FDA Approval of New Targeted Therapy for Acute Myeloid Leukemia

FDA Approval of New Targeted Therapy for Acute Myeloid Leukemia is a Significant Advance for Deadly Blood Cancer

Yesterday marked another significant advance in the offensive against acute myeloid leukemia (AML), one of the most deadly blood cancers that takes more than 10,000 lives in the U.S. each year. The Leukemia & Lymphoma Society (LLS) applauds The U.S. Food & Drug Administration’s approval yesterday of a new targeted therapy for patients with relapsed AML, who have a specific genetic mutation.

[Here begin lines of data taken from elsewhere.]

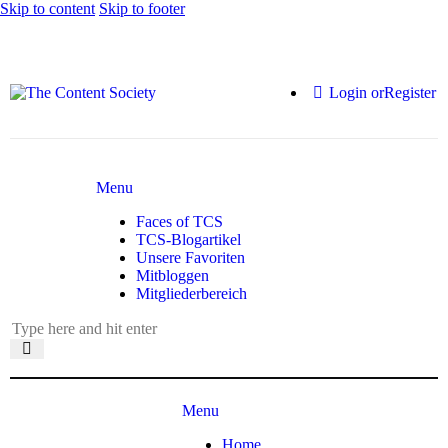
Skip to content
Skip to footer
Login or
Register
Menu
Faces of TCS
TCS-Blogartikel
Unsere Favoriten
Mitbloggen
Mitgliederbereich
Menu
Home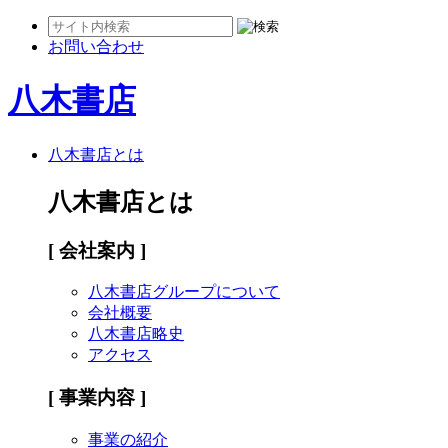
お問い合わせ
八木書店
八木書店とは
八木書店とは
[ 会社案内 ]
八木書店グループについて
会社概要
八木書店略史
アクセス
[ 事業内容 ]
事業の紹介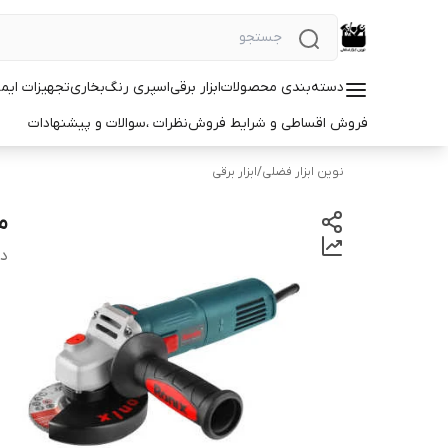
دسته‌بندی محصولات
ابزار برقی
اسپری رنگ
بخاری
تجهیزات ایم
فروش اقساطی و شرایط فروش
نظرات ،سوالات و پیشنهادات
نوین ابزار فضلی
/
ابزار برقی
مین
دس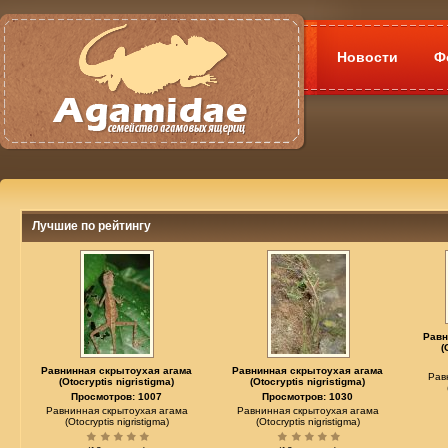
Новости
Ф
Лучшие по рейтингу
Равн
(
Равнинная скрытоухая агама
Равнинная скрытоухая агама
Рав
(Otocryptis nigristigma)
(Otocryptis nigristigma)
Просмотров: 1007
Просмотров: 1030
Равнинная скрытоухая агама
Равнинная скрытоухая агама
(Otocryptis nigristigma)
(Otocryptis nigristigma)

There have been few new therapies approved for AML in the past 40 years.  The prognosis for AML patients is very poor, especially for patients older than 60, with less than 20 percent of these patients surviving five years after diagnosis. But after four decades of little progress in AML, the FDA has approved two new therapies over the past three months, and more are under review.

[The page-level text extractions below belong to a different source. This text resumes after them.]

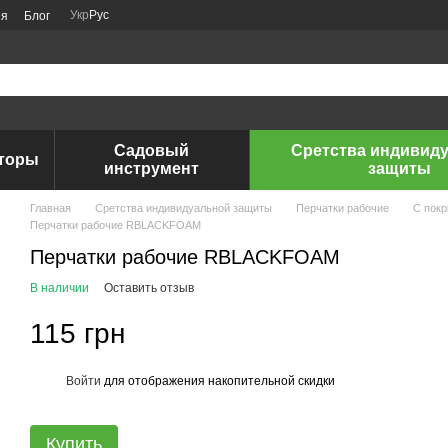
Укр
Рус
ия
Блог
Садовый
Сретства индивид
аторы
инструмент
защиты
Главная
Сретства индивидуальной защиты
Перчатки рабочие
С пок
Перчатки рабочие RBLACKFOAM
Перчатки рабочие RBLACKFOAM
В наличии
Оставить отзыв
115 грн
Войти
для отображения накопительной скидки
%
Купить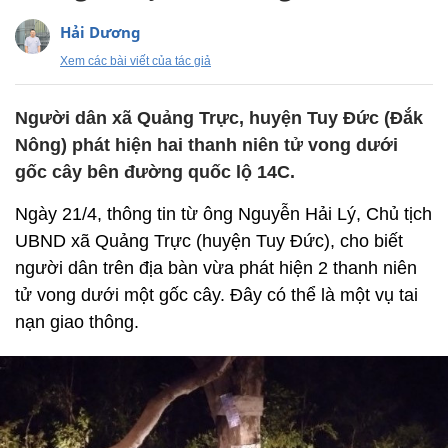
Hải Dương
Xem các bài viết của tác giả
Người dân xã Quảng Trực, huyện Tuy Đức (Đắk
Nông) phát hiện hai thanh niên tử vong dưới
gốc cây bên đường quốc lộ 14C.
Ngày 21/4, thông tin từ ông Nguyễn Hải Lý, Chủ tịch
UBND xã Quảng Trực (huyện Tuy Đức), cho biết
người dân trên địa bàn vừa phát hiện 2 thanh niên
tử vong dưới một gốc cây. Đây có thể là một vụ tai
nạn giao thông.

“AML patients desperately need new and better options for treatment.” said Louis J. DeGennaro, LLS President and CEO. “These new approvals are further proof that we are headed in the right direction by taking a more personalized approach to treatment.”

Last year, LLS launched its own groundbreaking precision medicine study, the Beat AML Master Trial, a significant collaboration in which multiple targeted treatments for newly diagnosed AML patients are being tested simultaneously at multiple cancer centers around the country. The drug approved yesterday is among the investigational drugs being tested in the Beat AML trial, as a first-line therapy for newly diagnosed AML patients with the mutation.

“The Beat AML Master Trial is designed to deliver the right drug to the right patient at the right time,” said DeGennaro.

“LLS invests in research areas in which we know we can make a significant impact,” explains DeGennaro.  “We recognized early on the urgency in finding new and better treatments for AML.  After four decades and millions of dollars invested, we are finally seeing results for AML patients that give us real reason for optimism.”